Ai-Based Decision Systems and Electrical Machine Automation for Enhanced Supply Chain Performance in Manufacturing
Keywords:
Automation, Supply Chain Management, Data-Driven Decision Making, Manufacturing, AI and Machine LearningAbstract
Supply chain management of manufacturing industries underwent a fundamental change through rapid advancements in electrical machine automation which boosted operational efficiency and led to cost reduction and better decision making. A study analyzes how automation capabilities which consist of artificial intelligence, robotics along with Internet of Things technologies work to enhance supply chain optimization. Automated system evaluation uses Fuzzy-Based Smart Manufacturing Dataset along with Intelligent Manufacturing Dataset for Predictive Optimization to demonstrate their ability in lowering operational interruptions while improving output precision and optimizing stock control systems. The combination of predictive maintenance together with real-time data analytics and Just-in-Time manufacturing enables automation to prevent supply chain disruptions and boosts market demand responsiveness. The study investigates major obstacles to automation adoption such as extensive implementation expenses together with the replacement of personnel and security system threats. Automation generates extended financial advantages through labor cost reduction and material waste decrease and power conservation methods. The manufacturing industry will gain advances from future trends that combine predictive analytics with artificial intelligence tools with block-chain based supply chain visibility while developing sustainable automation solutions.
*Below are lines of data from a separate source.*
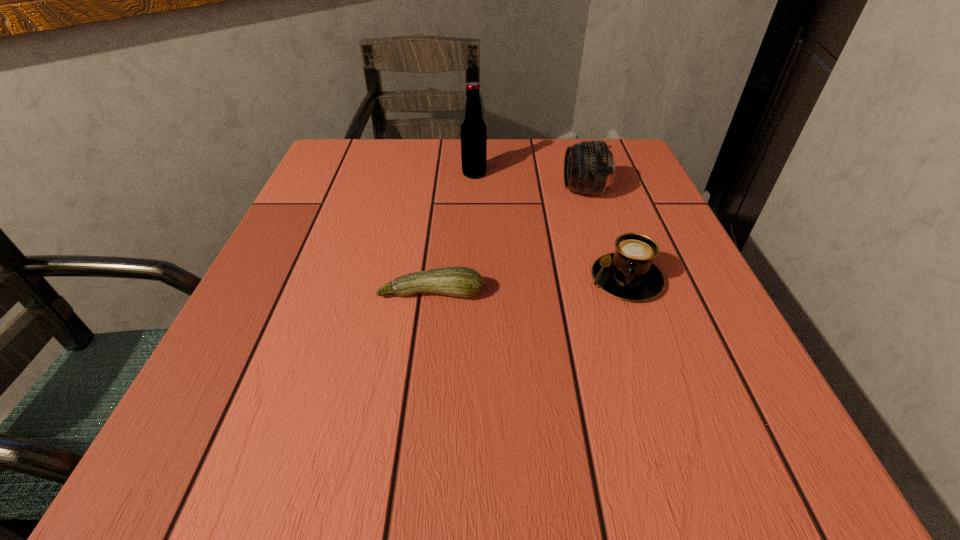
The height and width of the screenshot is (540, 960). What are the coordinates of `the tallest object` in the screenshot? It's located at (473, 129).

You are a GUI agent. You are given a task and a screenshot of the screen. Output one action in this format:
    pyautogui.click(x=<x>, y=<y>)
    Task: Click on the second tallest object
    This screenshot has width=960, height=540.
    Given the screenshot: What is the action you would take?
    pyautogui.click(x=589, y=168)

Where is `cappuccino`? This screenshot has width=960, height=540. cappuccino is located at coordinates (629, 273).

Image resolution: width=960 pixels, height=540 pixels. I want to click on the shortest object, so click(x=464, y=282).

I want to click on free spot located 0.180m on the front of the beer bottle, so click(x=473, y=228).

The width and height of the screenshot is (960, 540). In order to click on vacant space located 0.250m at the front element of the telephoto lens in this screenshot , I will do `click(450, 191)`.

What are the coordinates of `free spot located 0.250m at the front element of the telephoto lens` in the screenshot? It's located at (450, 191).

I want to click on free point located 0.150m at the front element of the telephoto lens, so click(496, 191).

This screenshot has width=960, height=540. I want to click on free location located on the back of the cappuccino, so click(584, 158).

Locate an element on the screen. The width and height of the screenshot is (960, 540). free space located at the stem end of the zucchini is located at coordinates (411, 470).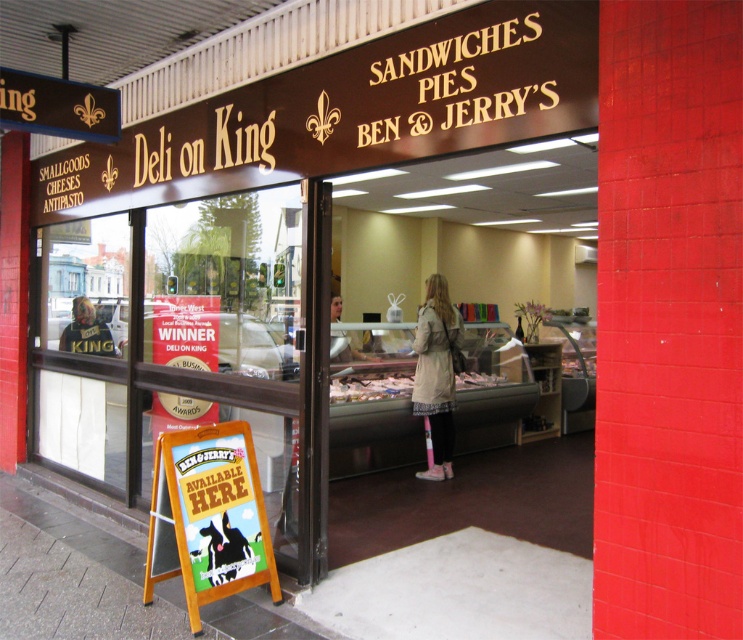
Question: Which object is farther from the camera taking this photo?

Choices:
 (A) light beige trench coat at center
 (B) wooden signboard at lower left

Answer: (A)

Question: Does wooden signboard at lower left appear over light beige trench coat at center?

Choices:
 (A) yes
 (B) no

Answer: (B)

Question: Does wooden signboard at lower left have a greater width compared to light beige trench coat at center?

Choices:
 (A) yes
 (B) no

Answer: (A)

Question: Among these points, which one is nearest to the camera?

Choices:
 (A) (424, 308)
 (B) (212, 531)

Answer: (B)

Question: Is wooden signboard at lower left below light beige trench coat at center?

Choices:
 (A) yes
 (B) no

Answer: (A)

Question: Which object is farther from the camera taking this photo?

Choices:
 (A) wooden signboard at lower left
 (B) light beige trench coat at center

Answer: (B)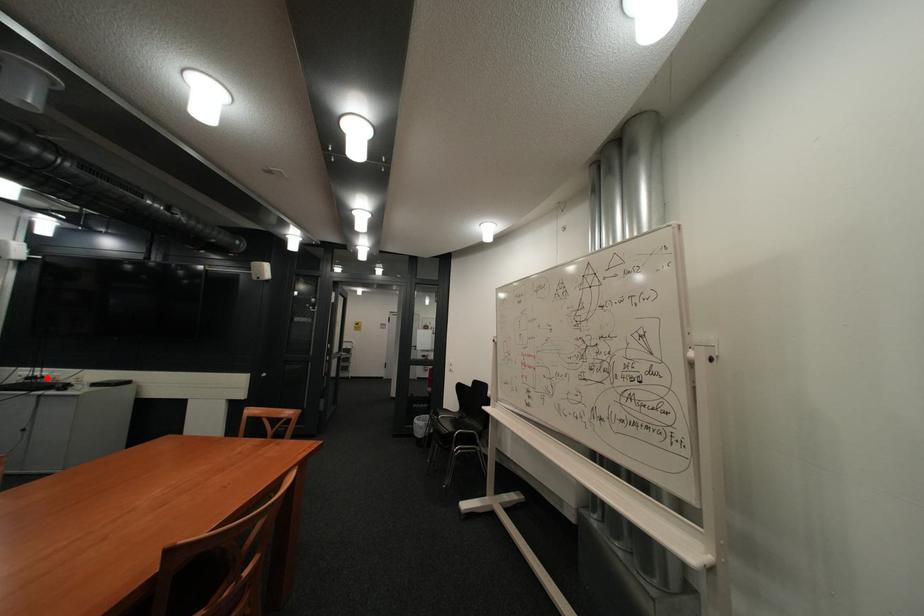
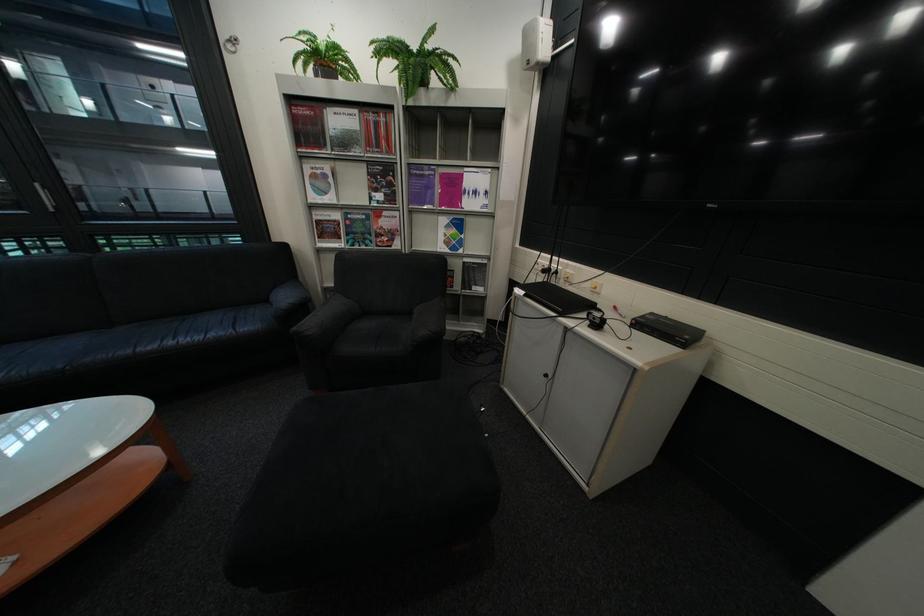
Question: I am providing you with two images of the same scene from different viewpoints. Image1 has a red point marked. In image2, the corresponding 3D location appears at what relative position? Reply with the corresponding letter.

Choices:
 (A) Closer
 (B) Farther

Answer: (B)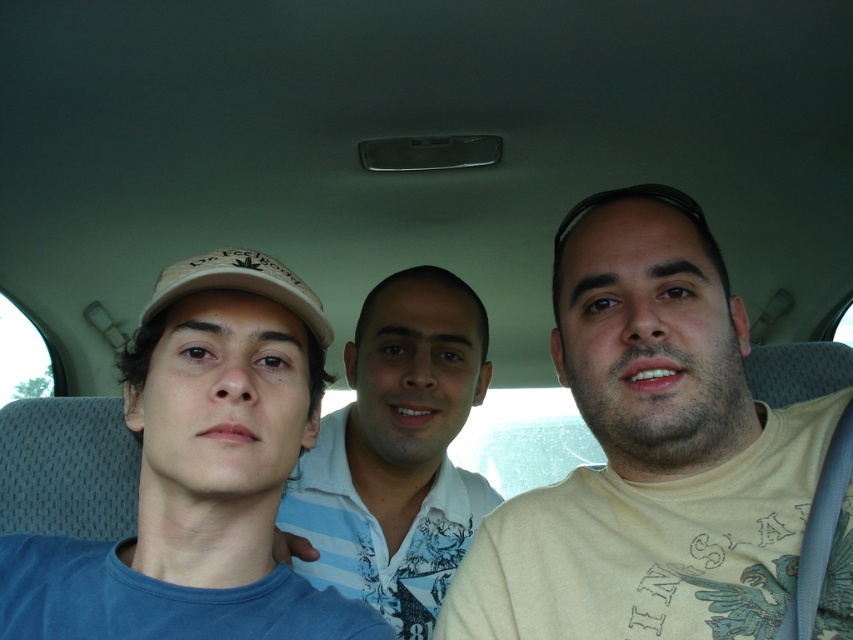
Question: Is white striped shirt at center above white matte baseball cap at center?

Choices:
 (A) yes
 (B) no

Answer: (B)

Question: Can you confirm if blue cotton shirt at left is thinner than white striped shirt at center?

Choices:
 (A) no
 (B) yes

Answer: (A)

Question: Based on their relative distances, which object is farther from the white striped shirt at center?

Choices:
 (A) white matte baseball cap at center
 (B) beige cotton shirt at center
 (C) blue cotton shirt at left

Answer: (A)

Question: Which point is closer to the camera?

Choices:
 (A) blue cotton shirt at left
 (B) white striped shirt at center

Answer: (A)

Question: Which point is farther to the camera?

Choices:
 (A) (668, 298)
 (B) (316, 452)

Answer: (B)

Question: Is blue cotton shirt at left smaller than white matte baseball cap at center?

Choices:
 (A) no
 (B) yes

Answer: (A)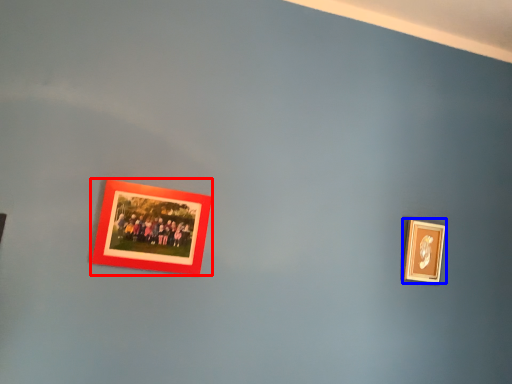
Question: Which object is further to the camera taking this photo, picture frame (highlighted by a red box) or picture frame (highlighted by a blue box)?

Choices:
 (A) picture frame
 (B) picture frame

Answer: (B)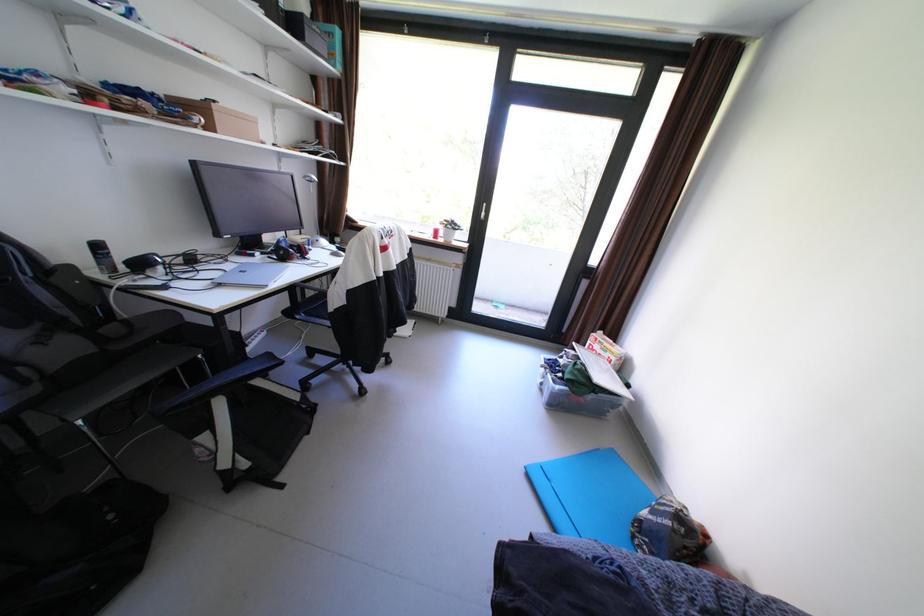
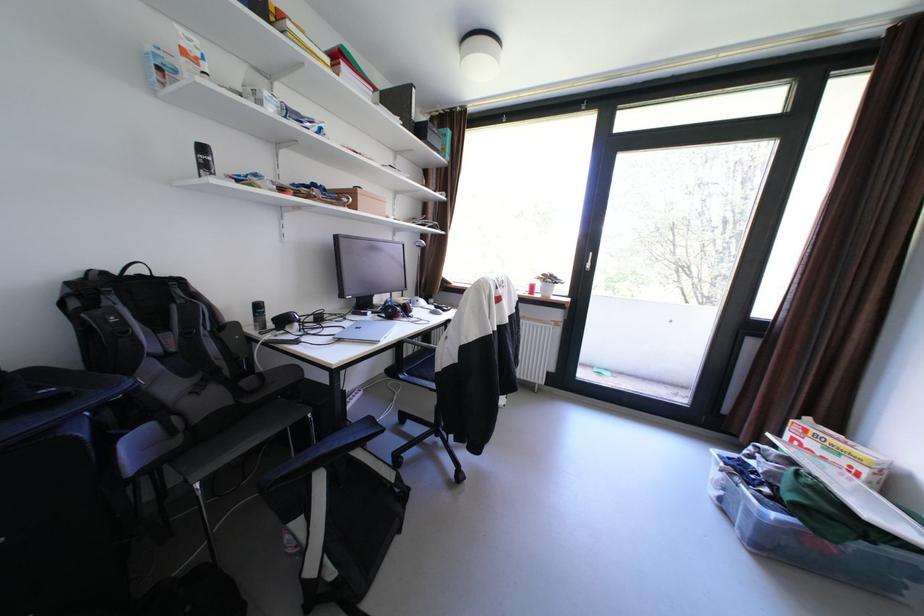
Locate, in the second image, the point that corresponds to (269,254) in the first image.

(380, 313)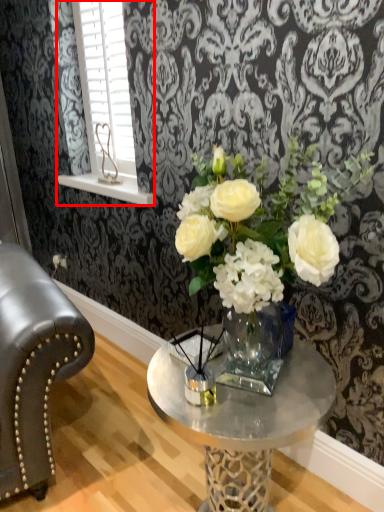
Question: Observing the image, what is the correct spatial positioning of window (annotated by the red box) in reference to coffee table?

Choices:
 (A) left
 (B) right

Answer: (A)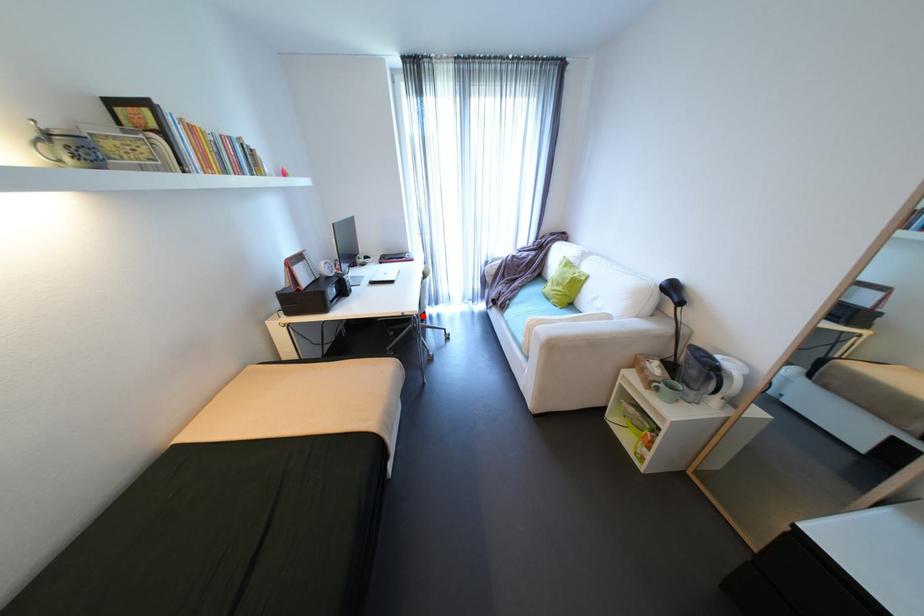
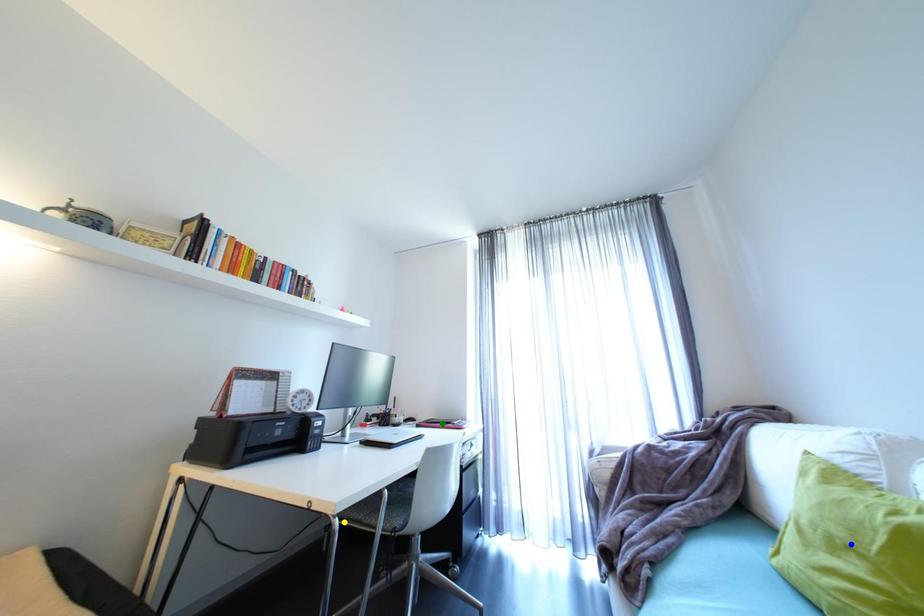
Question: I am providing you with two images of the same scene from different viewpoints. A red point is marked on the first image. You are given multiple points on the second image. Which spot in image 2 lines up with the point in image 1?

Choices:
 (A) blue point
 (B) yellow point
 (C) green point

Answer: (B)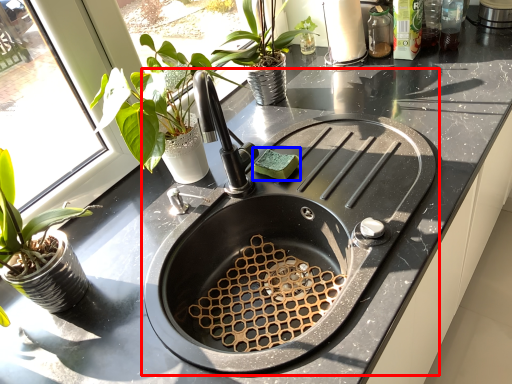
Question: Which object appears closest to the camera in this image, sink (highlighted by a red box) or food (highlighted by a blue box)?

Choices:
 (A) sink
 (B) food

Answer: (A)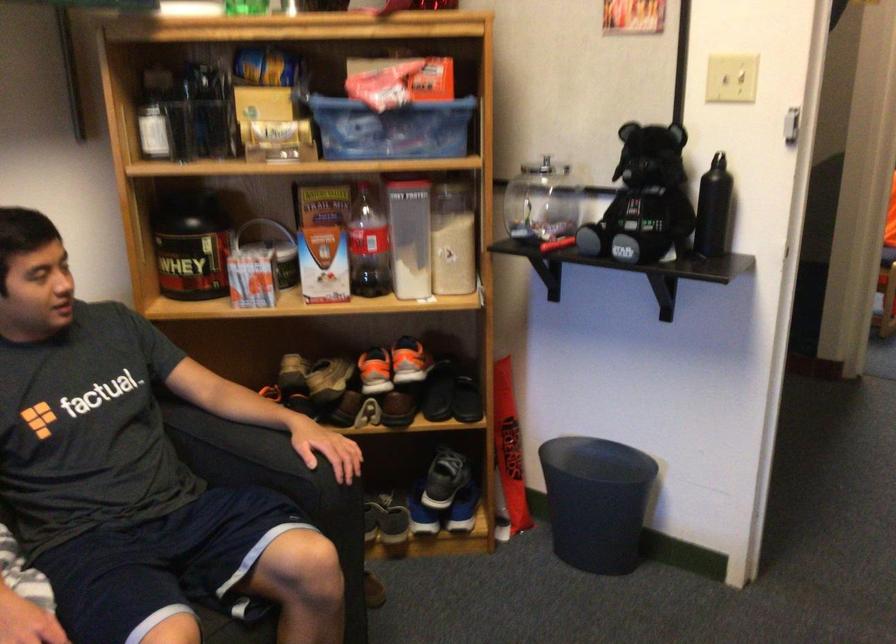
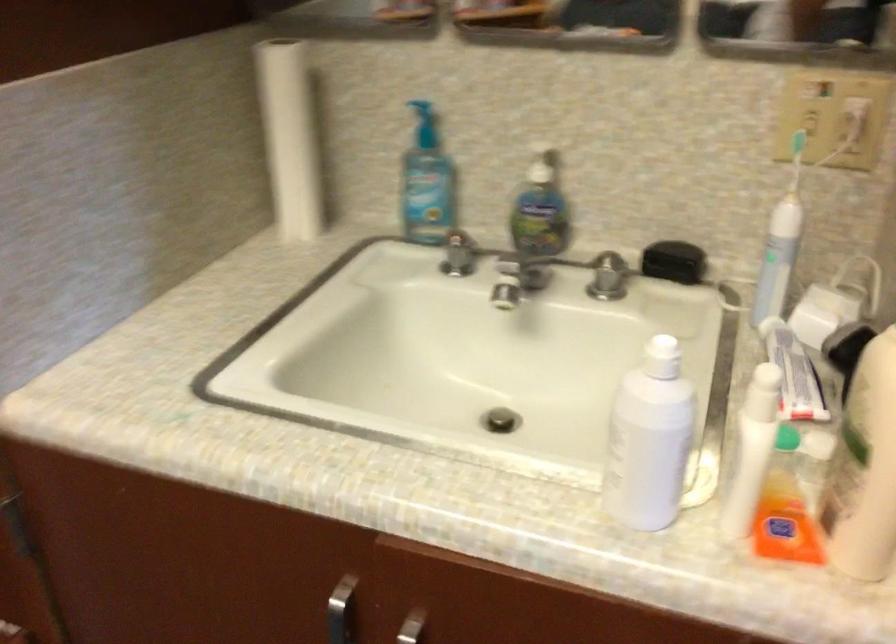
First-person continuous shooting, in which direction is the camera rotating?

The camera rotated toward right-down.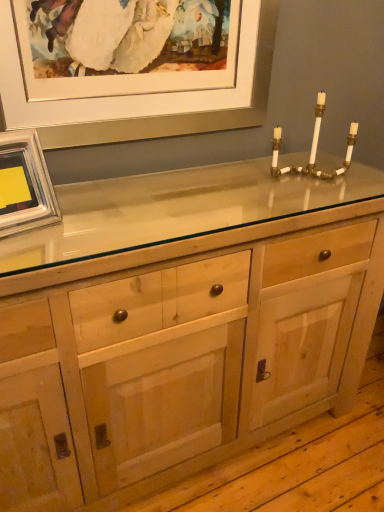
Question: From a real-world perspective, relative to natural wood cabinet at center, is matte white picture frame at upper center, arranged as the second picture frame when ordered from the bottom, vertically above or below?

Choices:
 (A) above
 (B) below

Answer: (A)

Question: From the image's perspective, relative to natural wood cabinet at center, is matte white picture frame at upper center, arranged as the second picture frame when ordered from the bottom, above or below?

Choices:
 (A) above
 (B) below

Answer: (A)

Question: Considering the real-world distances, which object is farthest from the natural wood cabinet at center?

Choices:
 (A) silver metallic picture frame at upper left, arranged as the 2th picture frame when viewed from the top
 (B) white ceramic candle holder at upper right
 (C) matte white picture frame at upper center, the 1th picture frame positioned from the top

Answer: (C)

Question: Which of these objects is positioned farthest from the matte white picture frame at upper center, the 1th picture frame positioned from the top?

Choices:
 (A) natural wood cabinet at center
 (B) silver metallic picture frame at upper left, arranged as the first picture frame when ordered from the bottom
 (C) white ceramic candle holder at upper right

Answer: (A)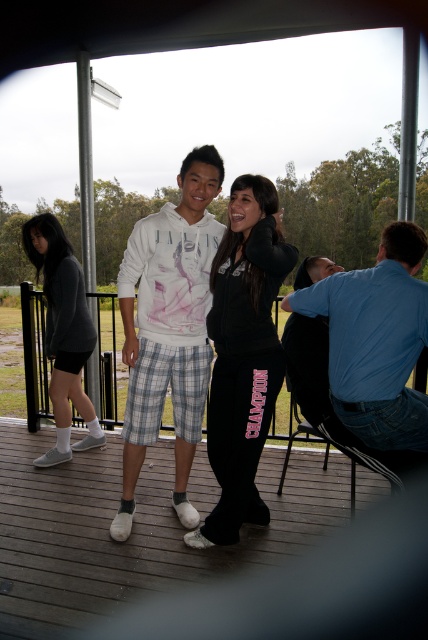
Question: Can you confirm if black fabric deck at center is wider than black fleece sweatshirt at center?

Choices:
 (A) no
 (B) yes

Answer: (B)

Question: Estimate the real-world distances between objects in this image. Which object is farther from the black fabric deck at center?

Choices:
 (A) black fleece sweatshirt at center
 (B) matte gray hoodie at left
 (C) white cotton hoodie at center
 (D) metallic blue chair at right

Answer: (B)

Question: Among these points, which one is farthest from the camera?

Choices:
 (A) (270, 532)
 (B) (137, 385)

Answer: (A)

Question: Does black fleece sweatshirt at center have a greater width compared to matte gray hoodie at left?

Choices:
 (A) yes
 (B) no

Answer: (B)

Question: Among these points, which one is nearest to the camera?

Choices:
 (A) (70, 339)
 (B) (255, 266)
 (C) (232, 556)

Answer: (B)

Question: Is black fabric deck at center bigger than matte gray hoodie at left?

Choices:
 (A) yes
 (B) no

Answer: (A)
The study demonstrates key understandings about supply chain automation functions through its discovery of necessary technological development combined with employee skill transformation. Companies in manufacturing should utilize automation properly to gain better supply chain responsiveness along with higher productivity levels and sustainable outcomes. This research contributes knowledge about smart manufacturing to establish a basis for upcoming studies and industrial automation technical progress.